--- Material shown ---

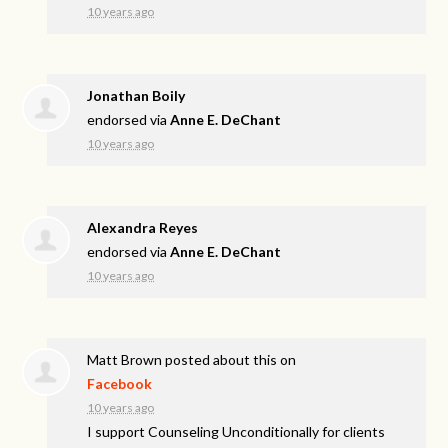
10 years ago
Jonathan Boily
endorsed via
Anne E. DeChant
10 years ago
Alexandra Reyes
endorsed via
Anne E. DeChant
10 years ago
Matt Brown
posted about this on
Facebook
10 years ago
I support Counseling Unconditionally for clients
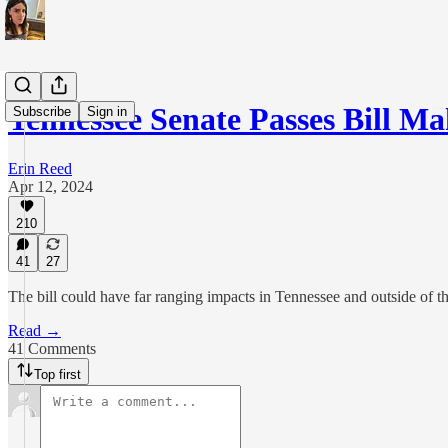
Tennessee Senate Passes Bill 
Subscribe
Sign in
Erin Reed
Apr 12, 2024
210
41
27
The bill could have far ranging impacts in Tennessee and outside of the
Read →
41 Comments
Top first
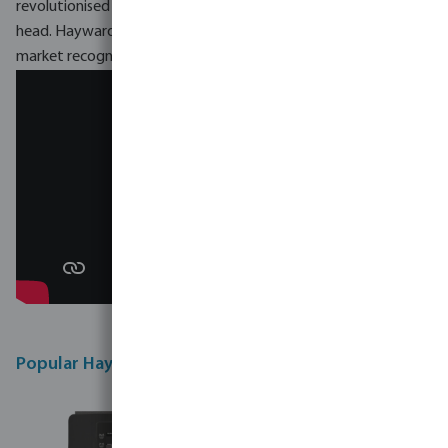
revolutionised the swimming pool industry, turning it on its
head. Hayward becomes an innovating model, imposing on the
market recognised products.
Popular Hayward products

---

The last line of the entries marks the end, and the line with "The bill could" marks the start. Output exactly those two lines and every line between them, nothing else, with the pictures left out.

**Result below:**
The bill could have far ranging impacts in Tennessee and outside of the
Read →
41 Comments
Top first
revolutionised the swimming pool industry, turning it on its
head. Hayward becomes an innovating model, imposing on the
market recognised products.
Popular Hayward products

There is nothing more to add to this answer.